> **Work task**
Among the entries below, count the lines containing the string "xmlns". Only the count is needed.

--- Source material ---

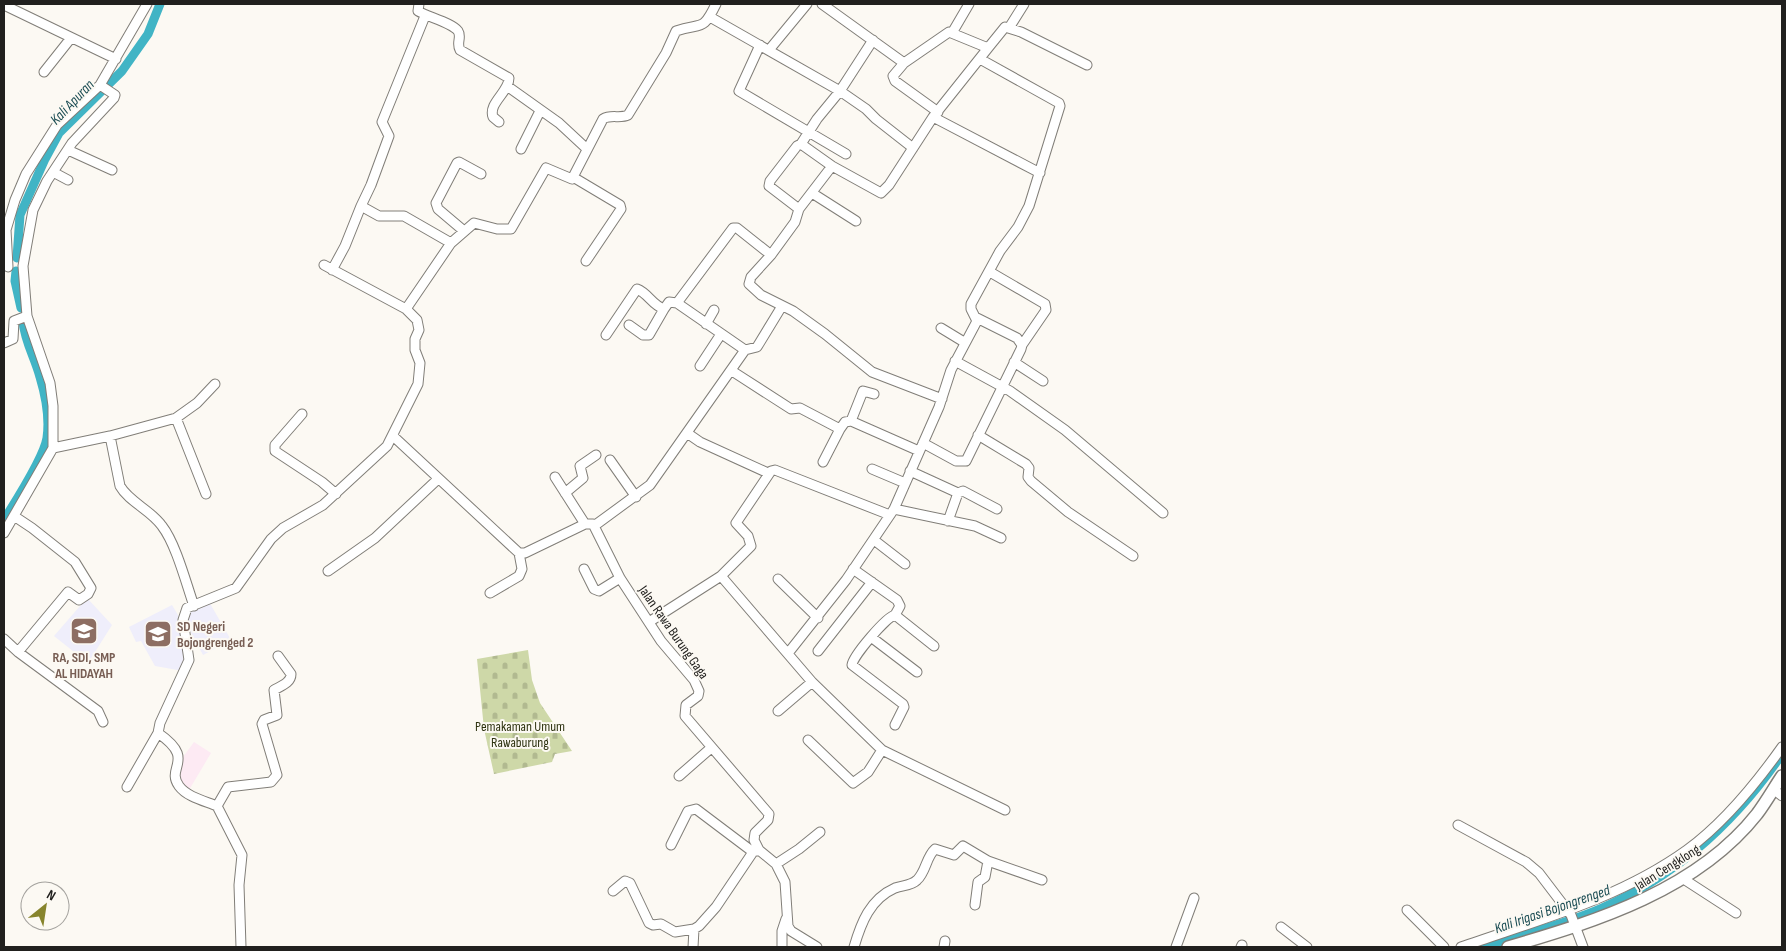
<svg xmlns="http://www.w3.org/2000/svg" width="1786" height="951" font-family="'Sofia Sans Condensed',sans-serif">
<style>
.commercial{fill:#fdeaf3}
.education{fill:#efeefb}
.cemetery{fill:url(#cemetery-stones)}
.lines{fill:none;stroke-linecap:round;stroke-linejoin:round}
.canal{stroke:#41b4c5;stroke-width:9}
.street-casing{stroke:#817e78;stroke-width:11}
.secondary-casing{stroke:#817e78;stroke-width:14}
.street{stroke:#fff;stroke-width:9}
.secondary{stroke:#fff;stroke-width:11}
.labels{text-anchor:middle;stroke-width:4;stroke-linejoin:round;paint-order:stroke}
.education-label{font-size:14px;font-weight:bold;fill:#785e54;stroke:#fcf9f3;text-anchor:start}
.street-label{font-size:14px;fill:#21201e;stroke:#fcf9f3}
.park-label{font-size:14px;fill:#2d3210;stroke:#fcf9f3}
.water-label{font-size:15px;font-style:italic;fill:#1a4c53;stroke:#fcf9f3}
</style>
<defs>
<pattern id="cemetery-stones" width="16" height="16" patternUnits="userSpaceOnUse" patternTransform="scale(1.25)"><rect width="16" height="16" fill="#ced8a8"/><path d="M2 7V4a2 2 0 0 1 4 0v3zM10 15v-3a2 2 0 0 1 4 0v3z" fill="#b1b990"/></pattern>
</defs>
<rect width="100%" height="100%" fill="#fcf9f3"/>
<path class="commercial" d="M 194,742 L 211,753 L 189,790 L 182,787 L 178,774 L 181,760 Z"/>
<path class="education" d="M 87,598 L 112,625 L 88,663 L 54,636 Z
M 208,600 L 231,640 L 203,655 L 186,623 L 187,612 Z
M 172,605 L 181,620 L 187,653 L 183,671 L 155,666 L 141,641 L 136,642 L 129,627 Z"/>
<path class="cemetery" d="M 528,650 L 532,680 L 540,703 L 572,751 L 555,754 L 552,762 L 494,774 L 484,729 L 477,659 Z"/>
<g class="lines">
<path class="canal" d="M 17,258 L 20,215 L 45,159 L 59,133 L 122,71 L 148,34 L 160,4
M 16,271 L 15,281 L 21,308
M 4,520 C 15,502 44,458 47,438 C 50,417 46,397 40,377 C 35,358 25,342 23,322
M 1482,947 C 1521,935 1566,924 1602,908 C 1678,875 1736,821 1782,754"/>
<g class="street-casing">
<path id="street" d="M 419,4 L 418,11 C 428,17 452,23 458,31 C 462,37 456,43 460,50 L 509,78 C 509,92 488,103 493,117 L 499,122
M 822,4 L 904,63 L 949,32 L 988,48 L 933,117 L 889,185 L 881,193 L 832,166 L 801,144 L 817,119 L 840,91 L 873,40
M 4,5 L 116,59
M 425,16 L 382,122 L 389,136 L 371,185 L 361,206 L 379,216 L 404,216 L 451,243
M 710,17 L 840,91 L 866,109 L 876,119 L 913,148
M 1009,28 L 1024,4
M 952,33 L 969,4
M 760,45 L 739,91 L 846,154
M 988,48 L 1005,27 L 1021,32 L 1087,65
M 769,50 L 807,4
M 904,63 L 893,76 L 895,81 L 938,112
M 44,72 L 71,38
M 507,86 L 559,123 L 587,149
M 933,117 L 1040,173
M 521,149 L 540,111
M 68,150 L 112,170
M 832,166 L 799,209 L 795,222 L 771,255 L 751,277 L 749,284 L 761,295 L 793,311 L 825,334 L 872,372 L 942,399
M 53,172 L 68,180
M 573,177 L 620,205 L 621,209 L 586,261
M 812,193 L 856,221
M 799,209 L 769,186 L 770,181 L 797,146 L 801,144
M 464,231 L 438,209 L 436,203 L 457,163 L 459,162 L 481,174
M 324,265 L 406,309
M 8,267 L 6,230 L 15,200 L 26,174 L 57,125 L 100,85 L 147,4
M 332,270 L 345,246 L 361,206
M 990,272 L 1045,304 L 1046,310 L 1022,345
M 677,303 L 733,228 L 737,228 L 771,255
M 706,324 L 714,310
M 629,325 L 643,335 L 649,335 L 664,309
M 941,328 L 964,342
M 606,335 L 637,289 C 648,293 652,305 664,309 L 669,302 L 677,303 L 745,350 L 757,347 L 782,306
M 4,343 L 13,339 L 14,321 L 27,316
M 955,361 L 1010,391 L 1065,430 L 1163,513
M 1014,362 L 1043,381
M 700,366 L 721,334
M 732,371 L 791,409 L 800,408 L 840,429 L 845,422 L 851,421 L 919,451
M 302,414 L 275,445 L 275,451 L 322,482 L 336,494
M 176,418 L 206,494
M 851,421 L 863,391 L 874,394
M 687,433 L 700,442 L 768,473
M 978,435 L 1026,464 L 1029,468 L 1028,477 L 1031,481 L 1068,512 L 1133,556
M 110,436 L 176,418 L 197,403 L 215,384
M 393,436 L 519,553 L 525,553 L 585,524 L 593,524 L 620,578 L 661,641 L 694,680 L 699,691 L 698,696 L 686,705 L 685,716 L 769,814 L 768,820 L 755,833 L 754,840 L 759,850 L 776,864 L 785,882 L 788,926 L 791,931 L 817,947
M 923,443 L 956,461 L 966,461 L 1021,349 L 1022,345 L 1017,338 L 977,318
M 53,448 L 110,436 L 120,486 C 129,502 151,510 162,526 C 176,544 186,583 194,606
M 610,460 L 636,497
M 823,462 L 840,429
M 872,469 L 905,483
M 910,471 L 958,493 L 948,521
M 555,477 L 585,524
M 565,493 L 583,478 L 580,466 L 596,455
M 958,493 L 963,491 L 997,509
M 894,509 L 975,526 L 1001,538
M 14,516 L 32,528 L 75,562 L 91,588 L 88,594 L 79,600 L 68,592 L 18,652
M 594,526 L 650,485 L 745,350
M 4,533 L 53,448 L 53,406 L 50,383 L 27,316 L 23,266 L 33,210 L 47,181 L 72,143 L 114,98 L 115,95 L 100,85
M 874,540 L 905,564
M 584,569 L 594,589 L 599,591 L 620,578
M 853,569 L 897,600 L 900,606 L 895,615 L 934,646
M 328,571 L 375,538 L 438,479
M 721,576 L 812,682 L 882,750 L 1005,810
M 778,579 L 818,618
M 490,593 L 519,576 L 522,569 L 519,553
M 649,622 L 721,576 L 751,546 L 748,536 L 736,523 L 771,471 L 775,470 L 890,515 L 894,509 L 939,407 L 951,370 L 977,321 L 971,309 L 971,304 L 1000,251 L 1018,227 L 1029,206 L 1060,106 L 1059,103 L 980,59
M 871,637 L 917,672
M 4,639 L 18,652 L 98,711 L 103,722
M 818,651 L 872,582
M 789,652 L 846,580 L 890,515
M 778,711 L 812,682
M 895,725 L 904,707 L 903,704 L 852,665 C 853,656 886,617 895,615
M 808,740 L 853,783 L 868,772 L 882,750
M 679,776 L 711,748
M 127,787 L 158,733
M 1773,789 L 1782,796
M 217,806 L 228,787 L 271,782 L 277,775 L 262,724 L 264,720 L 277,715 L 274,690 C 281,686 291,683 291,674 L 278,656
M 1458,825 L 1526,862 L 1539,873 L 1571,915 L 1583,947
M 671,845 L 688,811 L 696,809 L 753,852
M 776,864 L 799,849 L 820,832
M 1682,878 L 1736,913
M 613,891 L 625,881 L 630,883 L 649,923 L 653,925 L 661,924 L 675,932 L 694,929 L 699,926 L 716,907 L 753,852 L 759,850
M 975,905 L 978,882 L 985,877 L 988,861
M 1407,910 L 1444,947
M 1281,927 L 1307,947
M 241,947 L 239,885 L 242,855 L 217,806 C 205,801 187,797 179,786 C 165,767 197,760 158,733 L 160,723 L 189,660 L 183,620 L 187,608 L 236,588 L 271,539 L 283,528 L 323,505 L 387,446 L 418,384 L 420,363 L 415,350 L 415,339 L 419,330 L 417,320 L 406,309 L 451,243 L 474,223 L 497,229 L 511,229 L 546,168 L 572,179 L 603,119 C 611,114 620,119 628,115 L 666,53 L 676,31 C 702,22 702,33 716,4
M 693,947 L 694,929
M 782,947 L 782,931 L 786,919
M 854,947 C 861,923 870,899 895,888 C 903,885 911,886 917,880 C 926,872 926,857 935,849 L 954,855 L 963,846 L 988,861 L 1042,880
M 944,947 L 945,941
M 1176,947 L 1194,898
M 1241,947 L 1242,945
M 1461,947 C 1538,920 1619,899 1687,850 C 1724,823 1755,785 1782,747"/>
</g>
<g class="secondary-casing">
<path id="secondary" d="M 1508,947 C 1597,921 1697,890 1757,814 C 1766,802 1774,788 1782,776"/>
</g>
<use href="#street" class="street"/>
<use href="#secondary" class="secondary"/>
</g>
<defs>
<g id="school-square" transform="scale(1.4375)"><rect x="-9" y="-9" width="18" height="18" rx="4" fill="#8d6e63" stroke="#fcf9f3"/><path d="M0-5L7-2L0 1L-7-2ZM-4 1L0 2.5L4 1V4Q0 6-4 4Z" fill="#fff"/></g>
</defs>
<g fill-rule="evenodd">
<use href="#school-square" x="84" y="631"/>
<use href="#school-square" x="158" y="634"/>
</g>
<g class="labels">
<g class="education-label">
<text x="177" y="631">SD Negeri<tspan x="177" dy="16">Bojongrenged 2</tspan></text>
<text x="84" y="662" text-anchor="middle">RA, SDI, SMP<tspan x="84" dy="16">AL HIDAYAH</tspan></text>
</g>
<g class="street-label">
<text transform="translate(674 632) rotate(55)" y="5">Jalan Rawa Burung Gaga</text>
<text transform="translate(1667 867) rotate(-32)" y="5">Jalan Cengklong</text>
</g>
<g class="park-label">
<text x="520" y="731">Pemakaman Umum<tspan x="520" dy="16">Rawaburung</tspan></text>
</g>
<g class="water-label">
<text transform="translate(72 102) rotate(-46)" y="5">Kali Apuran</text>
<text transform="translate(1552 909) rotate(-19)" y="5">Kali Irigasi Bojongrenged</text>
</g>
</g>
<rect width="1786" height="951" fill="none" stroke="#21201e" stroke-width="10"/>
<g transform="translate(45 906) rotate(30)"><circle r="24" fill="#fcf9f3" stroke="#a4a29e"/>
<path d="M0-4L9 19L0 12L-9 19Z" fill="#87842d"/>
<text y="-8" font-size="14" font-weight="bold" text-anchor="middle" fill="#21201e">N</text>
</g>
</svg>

---
--- Source material ---

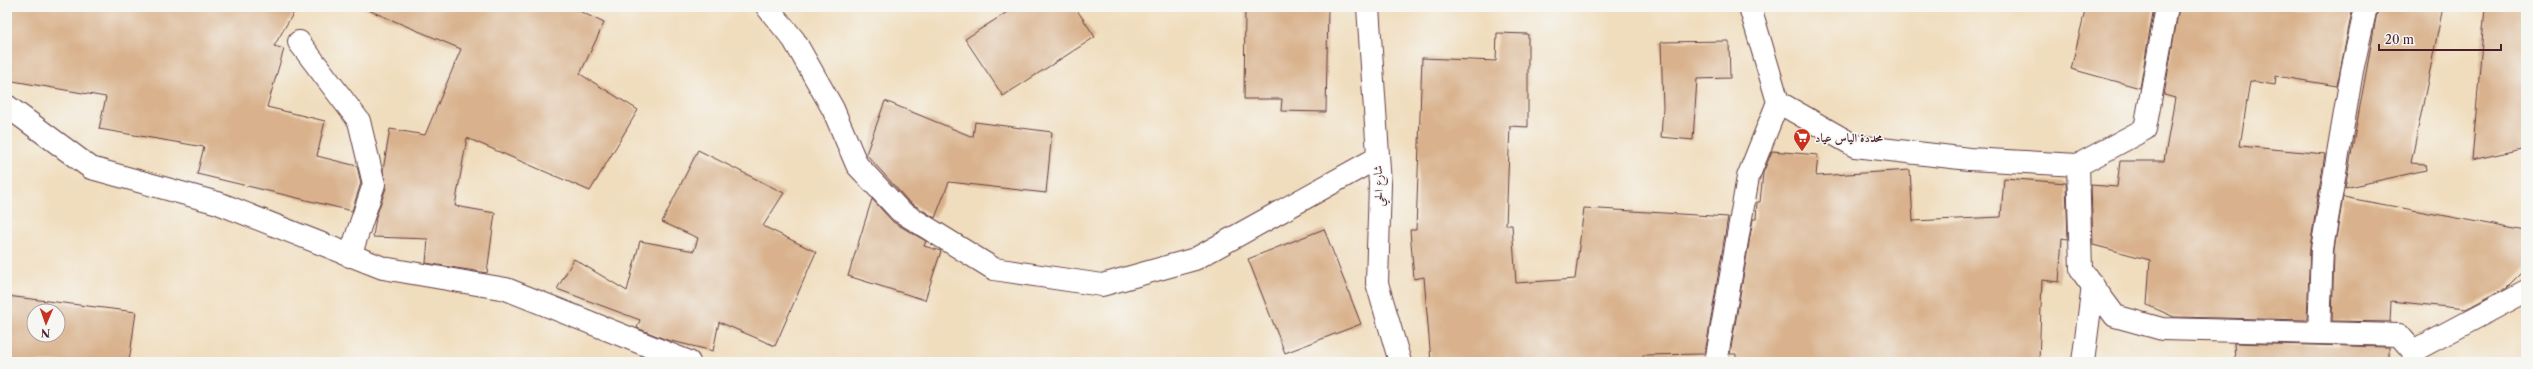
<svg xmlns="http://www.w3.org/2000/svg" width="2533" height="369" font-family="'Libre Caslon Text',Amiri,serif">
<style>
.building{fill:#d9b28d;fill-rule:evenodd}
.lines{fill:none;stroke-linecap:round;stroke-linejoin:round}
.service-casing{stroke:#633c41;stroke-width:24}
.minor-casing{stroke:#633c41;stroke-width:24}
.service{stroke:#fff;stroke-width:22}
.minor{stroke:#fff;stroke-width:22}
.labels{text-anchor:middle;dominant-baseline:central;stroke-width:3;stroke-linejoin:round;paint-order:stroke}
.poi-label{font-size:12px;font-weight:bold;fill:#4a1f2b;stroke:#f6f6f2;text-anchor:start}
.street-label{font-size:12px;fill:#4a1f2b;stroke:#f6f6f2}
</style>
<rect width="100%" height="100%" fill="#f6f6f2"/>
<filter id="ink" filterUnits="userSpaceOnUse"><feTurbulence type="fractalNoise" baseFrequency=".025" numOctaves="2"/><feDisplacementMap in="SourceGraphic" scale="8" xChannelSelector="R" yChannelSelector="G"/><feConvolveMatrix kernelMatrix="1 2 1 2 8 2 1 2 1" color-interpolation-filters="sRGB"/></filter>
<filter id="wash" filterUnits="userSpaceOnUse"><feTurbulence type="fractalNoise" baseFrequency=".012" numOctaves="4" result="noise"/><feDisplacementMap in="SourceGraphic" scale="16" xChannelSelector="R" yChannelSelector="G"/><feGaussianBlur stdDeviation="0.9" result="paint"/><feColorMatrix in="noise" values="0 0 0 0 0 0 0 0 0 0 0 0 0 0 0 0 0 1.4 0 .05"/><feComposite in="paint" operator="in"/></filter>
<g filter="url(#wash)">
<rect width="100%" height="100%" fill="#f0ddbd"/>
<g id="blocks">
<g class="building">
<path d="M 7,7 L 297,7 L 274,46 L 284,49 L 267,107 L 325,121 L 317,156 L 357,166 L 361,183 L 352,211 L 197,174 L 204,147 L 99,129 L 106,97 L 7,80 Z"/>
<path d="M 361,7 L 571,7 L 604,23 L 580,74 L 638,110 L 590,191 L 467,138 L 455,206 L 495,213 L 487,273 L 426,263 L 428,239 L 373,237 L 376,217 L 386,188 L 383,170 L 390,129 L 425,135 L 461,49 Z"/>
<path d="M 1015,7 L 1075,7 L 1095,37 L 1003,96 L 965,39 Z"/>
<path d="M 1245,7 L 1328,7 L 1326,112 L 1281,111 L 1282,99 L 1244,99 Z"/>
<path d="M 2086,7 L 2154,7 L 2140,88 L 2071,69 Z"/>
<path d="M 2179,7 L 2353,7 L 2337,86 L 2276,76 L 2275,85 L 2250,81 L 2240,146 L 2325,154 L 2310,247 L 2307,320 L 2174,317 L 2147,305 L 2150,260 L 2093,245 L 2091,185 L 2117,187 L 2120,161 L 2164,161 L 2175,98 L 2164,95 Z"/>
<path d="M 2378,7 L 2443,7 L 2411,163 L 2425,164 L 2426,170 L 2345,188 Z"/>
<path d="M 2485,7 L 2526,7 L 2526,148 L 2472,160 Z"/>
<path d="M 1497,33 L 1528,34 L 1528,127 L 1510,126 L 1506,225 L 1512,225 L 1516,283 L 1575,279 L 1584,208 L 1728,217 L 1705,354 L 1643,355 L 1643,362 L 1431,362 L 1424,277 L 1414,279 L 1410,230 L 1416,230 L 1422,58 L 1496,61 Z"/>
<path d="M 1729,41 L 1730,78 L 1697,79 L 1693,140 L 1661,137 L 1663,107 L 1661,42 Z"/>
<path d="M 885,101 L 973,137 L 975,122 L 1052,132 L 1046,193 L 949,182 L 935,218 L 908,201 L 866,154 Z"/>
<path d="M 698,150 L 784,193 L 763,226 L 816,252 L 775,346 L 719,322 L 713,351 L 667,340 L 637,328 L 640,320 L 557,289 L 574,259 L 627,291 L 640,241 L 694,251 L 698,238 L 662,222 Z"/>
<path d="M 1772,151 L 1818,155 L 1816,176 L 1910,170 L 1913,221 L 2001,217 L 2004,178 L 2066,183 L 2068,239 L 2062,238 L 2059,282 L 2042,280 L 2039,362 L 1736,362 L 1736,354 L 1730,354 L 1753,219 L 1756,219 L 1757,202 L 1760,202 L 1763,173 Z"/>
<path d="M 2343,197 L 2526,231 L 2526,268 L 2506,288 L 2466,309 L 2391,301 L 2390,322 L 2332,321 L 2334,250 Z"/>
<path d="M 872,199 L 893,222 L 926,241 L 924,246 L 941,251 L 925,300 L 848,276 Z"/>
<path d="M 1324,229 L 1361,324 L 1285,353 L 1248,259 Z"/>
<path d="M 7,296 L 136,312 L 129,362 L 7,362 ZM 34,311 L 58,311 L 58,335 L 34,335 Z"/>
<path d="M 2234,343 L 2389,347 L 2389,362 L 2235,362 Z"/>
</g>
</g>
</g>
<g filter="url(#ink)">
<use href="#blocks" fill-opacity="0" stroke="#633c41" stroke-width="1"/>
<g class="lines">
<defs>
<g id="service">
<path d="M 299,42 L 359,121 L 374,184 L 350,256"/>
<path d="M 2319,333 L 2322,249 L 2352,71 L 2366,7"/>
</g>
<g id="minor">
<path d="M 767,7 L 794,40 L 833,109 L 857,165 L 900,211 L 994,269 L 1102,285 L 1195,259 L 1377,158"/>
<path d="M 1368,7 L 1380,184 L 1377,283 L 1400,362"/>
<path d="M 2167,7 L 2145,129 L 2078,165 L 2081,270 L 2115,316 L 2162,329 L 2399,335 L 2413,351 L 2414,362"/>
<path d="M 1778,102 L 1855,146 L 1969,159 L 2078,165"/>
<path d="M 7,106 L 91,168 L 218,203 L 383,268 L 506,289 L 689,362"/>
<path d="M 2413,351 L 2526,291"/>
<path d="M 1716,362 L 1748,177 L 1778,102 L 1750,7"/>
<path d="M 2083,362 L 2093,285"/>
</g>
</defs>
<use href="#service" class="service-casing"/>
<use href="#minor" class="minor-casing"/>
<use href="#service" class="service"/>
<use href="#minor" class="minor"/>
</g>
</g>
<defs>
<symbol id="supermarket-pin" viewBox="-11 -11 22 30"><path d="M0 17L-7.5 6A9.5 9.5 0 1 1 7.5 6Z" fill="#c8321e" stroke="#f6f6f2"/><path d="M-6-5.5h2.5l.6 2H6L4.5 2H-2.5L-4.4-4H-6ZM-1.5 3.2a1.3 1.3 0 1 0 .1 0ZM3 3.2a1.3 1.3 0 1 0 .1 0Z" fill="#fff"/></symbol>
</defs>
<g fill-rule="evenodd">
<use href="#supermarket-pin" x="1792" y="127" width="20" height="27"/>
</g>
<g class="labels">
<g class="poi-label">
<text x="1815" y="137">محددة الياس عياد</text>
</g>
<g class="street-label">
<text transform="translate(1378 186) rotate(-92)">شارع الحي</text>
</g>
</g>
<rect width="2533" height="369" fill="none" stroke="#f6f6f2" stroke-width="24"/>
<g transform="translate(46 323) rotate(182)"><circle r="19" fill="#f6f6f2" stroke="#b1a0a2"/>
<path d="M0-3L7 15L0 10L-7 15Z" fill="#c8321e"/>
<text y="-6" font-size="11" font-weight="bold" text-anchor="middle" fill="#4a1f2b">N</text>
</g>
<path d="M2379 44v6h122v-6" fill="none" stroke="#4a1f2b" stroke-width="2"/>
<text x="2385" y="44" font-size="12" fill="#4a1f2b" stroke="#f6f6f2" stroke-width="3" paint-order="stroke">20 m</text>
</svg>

---

> **Result**
2